* DATA PROVIDED *
┄┄┄┄┄┄

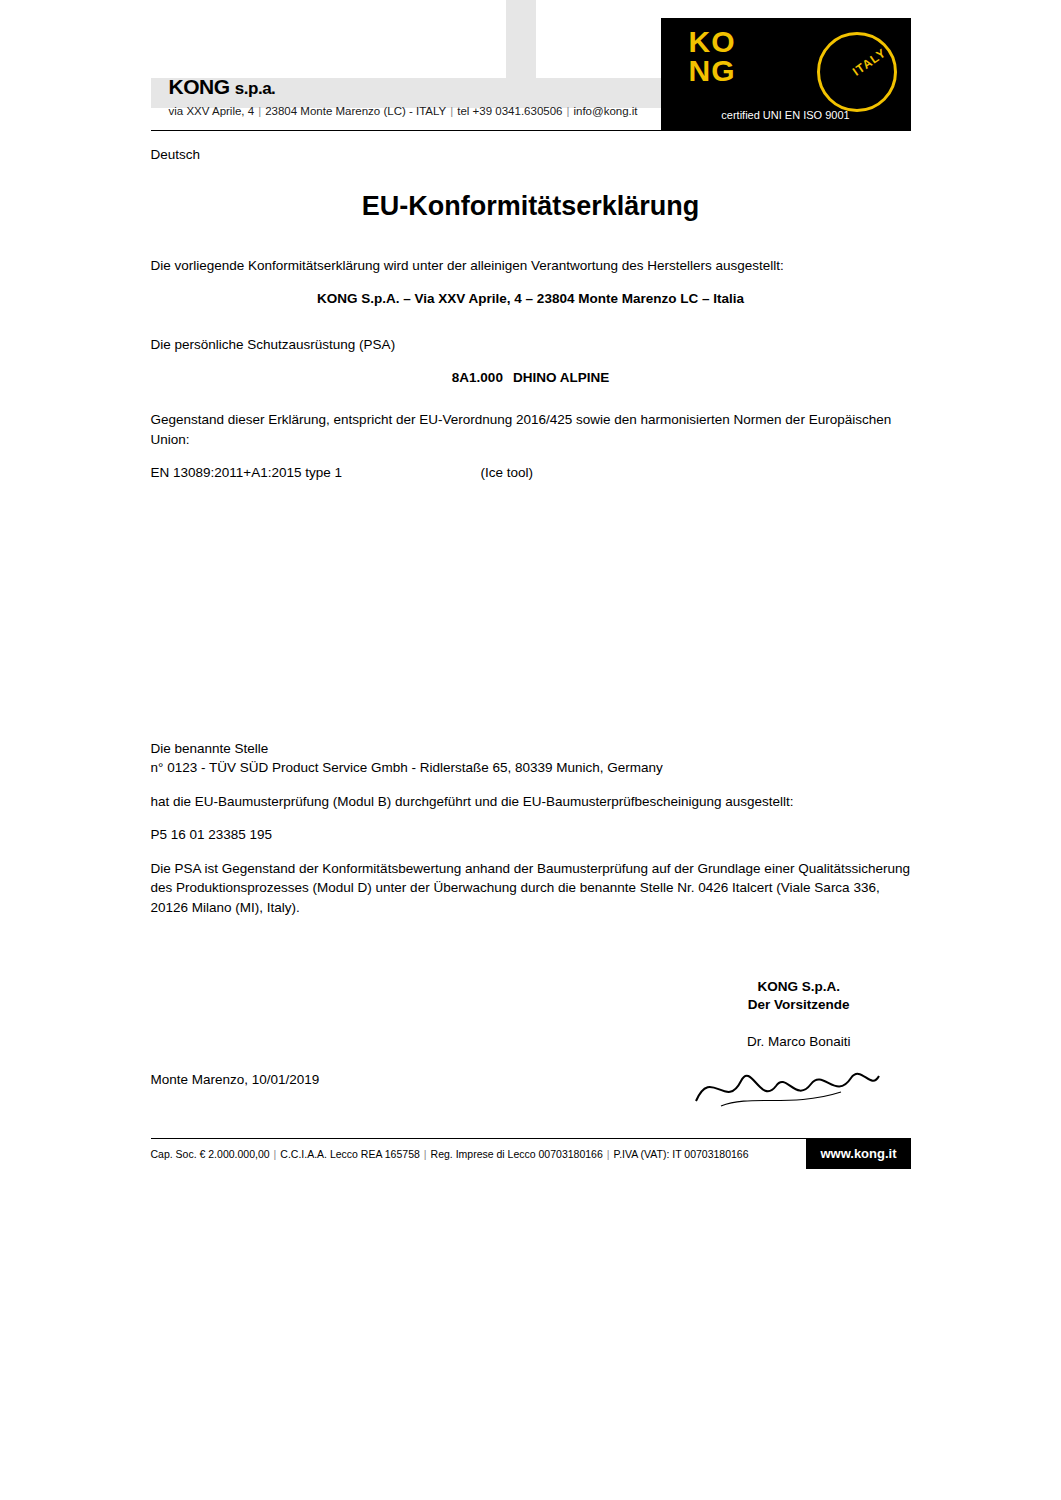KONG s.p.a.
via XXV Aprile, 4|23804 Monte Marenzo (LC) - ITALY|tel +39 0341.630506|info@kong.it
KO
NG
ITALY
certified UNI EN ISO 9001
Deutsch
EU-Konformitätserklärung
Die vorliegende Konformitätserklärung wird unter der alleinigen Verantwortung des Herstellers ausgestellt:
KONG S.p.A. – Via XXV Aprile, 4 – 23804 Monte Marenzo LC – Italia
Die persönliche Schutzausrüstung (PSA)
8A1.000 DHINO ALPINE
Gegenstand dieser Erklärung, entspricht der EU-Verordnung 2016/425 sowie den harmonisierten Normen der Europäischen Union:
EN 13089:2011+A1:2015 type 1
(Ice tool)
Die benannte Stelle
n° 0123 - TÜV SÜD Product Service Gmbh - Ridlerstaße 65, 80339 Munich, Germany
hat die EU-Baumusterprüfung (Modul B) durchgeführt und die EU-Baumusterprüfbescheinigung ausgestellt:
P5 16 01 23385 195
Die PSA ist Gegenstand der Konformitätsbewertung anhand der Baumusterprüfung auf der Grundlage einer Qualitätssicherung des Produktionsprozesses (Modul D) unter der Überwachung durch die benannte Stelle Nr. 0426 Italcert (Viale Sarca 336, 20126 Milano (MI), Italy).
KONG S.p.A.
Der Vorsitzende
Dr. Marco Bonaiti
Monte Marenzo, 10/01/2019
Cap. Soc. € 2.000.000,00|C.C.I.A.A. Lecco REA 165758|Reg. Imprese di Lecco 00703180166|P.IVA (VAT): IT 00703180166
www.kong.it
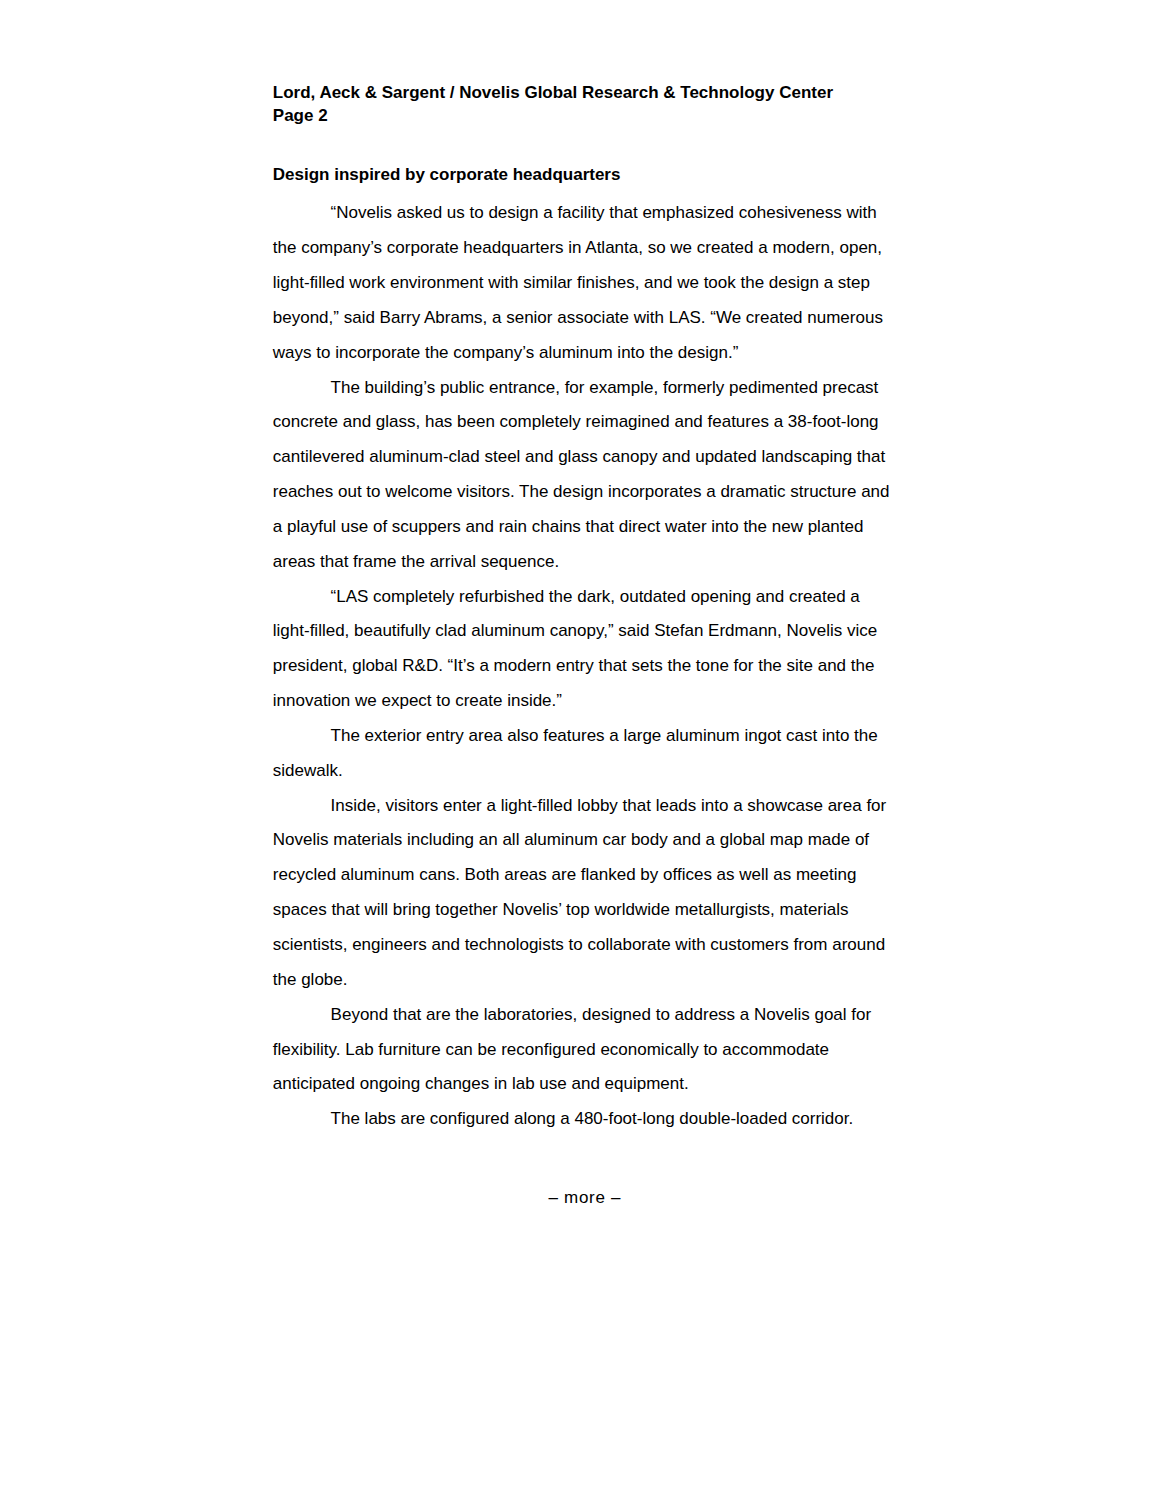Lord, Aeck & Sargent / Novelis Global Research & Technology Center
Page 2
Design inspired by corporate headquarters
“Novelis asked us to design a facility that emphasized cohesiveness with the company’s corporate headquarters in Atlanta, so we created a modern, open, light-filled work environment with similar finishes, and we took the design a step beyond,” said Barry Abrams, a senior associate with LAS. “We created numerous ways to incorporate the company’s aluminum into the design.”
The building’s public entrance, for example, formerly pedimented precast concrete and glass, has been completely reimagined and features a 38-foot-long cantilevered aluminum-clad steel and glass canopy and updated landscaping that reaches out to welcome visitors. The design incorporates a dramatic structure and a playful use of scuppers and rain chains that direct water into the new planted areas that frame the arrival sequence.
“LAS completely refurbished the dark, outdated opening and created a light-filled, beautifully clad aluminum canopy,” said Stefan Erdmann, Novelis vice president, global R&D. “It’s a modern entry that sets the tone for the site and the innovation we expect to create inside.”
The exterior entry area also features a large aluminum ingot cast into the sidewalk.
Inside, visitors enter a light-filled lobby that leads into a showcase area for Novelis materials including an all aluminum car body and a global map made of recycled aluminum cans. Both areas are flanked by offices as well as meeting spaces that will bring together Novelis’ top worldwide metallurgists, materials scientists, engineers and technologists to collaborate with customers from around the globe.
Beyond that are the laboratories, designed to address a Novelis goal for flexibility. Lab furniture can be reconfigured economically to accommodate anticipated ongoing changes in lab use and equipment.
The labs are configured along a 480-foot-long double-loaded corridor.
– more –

┄┄┄┄┄┄

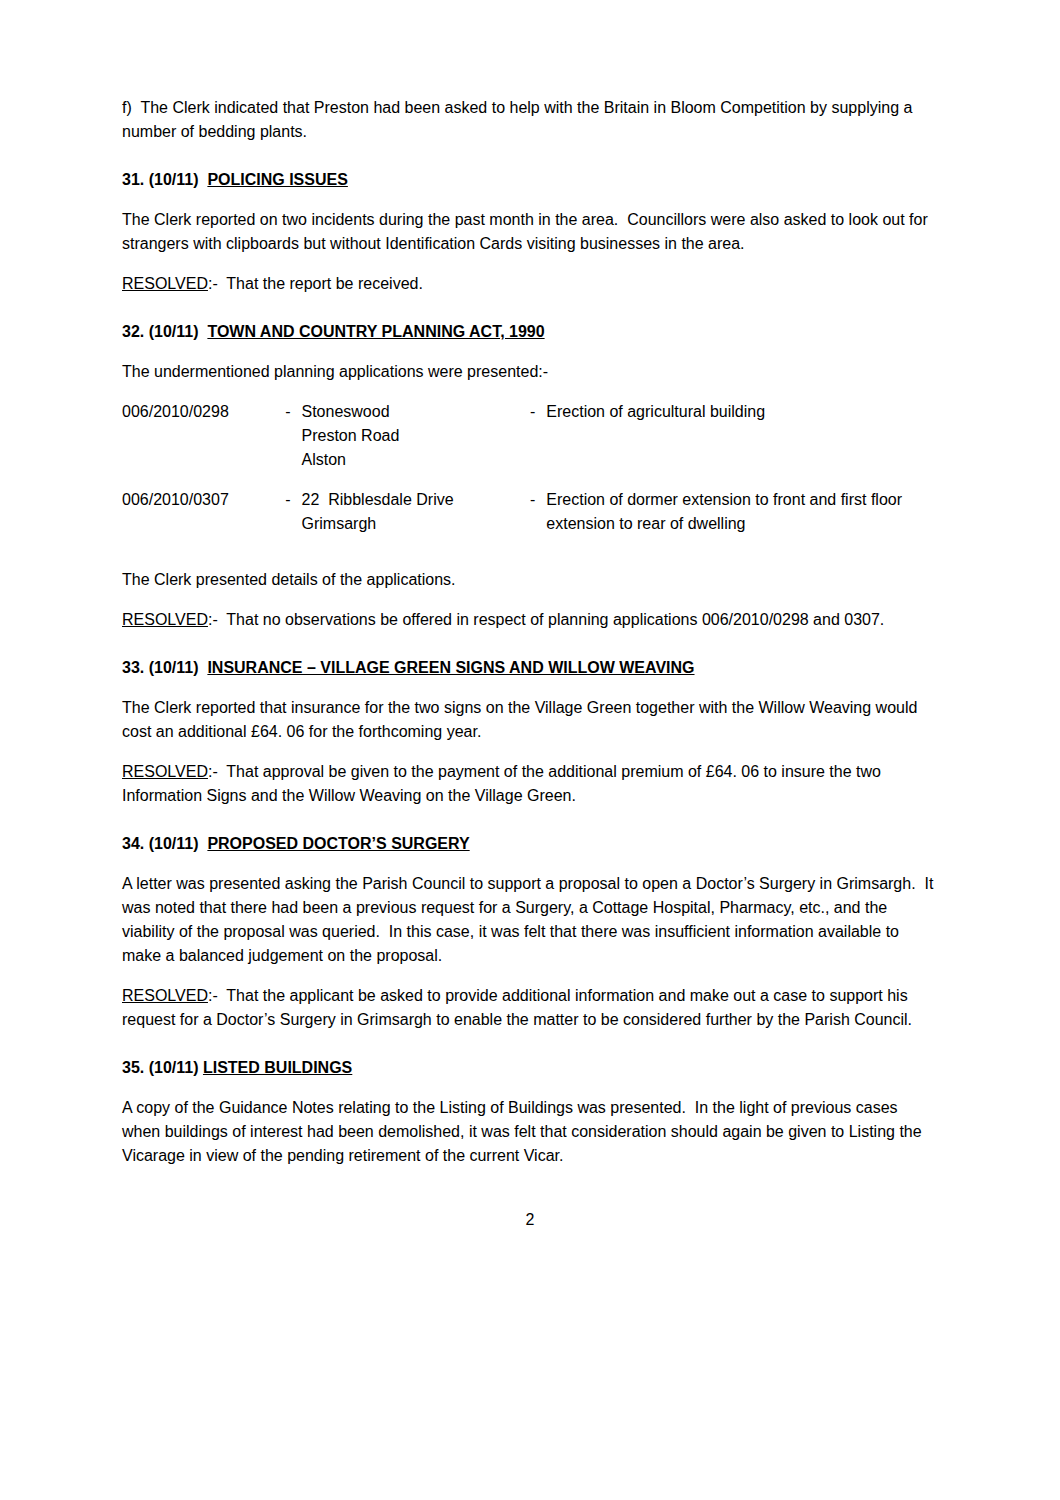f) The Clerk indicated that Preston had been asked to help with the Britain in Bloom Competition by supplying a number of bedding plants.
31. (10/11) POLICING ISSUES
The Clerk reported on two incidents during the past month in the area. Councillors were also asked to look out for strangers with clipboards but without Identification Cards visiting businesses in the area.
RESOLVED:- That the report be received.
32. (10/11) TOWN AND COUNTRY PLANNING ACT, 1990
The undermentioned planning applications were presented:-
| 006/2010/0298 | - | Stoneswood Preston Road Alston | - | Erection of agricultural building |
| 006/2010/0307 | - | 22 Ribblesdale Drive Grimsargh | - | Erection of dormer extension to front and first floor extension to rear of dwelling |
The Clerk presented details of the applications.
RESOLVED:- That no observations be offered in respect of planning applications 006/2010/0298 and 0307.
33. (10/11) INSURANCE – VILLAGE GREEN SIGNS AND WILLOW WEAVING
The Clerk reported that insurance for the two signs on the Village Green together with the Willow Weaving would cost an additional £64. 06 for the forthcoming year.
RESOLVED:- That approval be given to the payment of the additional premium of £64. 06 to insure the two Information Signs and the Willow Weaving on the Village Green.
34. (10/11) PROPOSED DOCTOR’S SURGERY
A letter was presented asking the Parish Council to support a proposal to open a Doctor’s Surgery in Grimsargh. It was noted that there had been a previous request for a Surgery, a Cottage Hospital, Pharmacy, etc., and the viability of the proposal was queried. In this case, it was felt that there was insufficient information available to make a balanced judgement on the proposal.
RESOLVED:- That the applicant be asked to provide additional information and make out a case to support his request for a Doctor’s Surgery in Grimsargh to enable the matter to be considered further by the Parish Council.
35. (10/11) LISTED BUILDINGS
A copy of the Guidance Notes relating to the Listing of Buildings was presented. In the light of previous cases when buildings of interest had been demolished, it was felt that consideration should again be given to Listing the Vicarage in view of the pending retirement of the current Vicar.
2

┄┄┄┄┄┄

Using the material above, state how many lines include the string "long". Answer with a single number.

* TASK SOLUTION *
2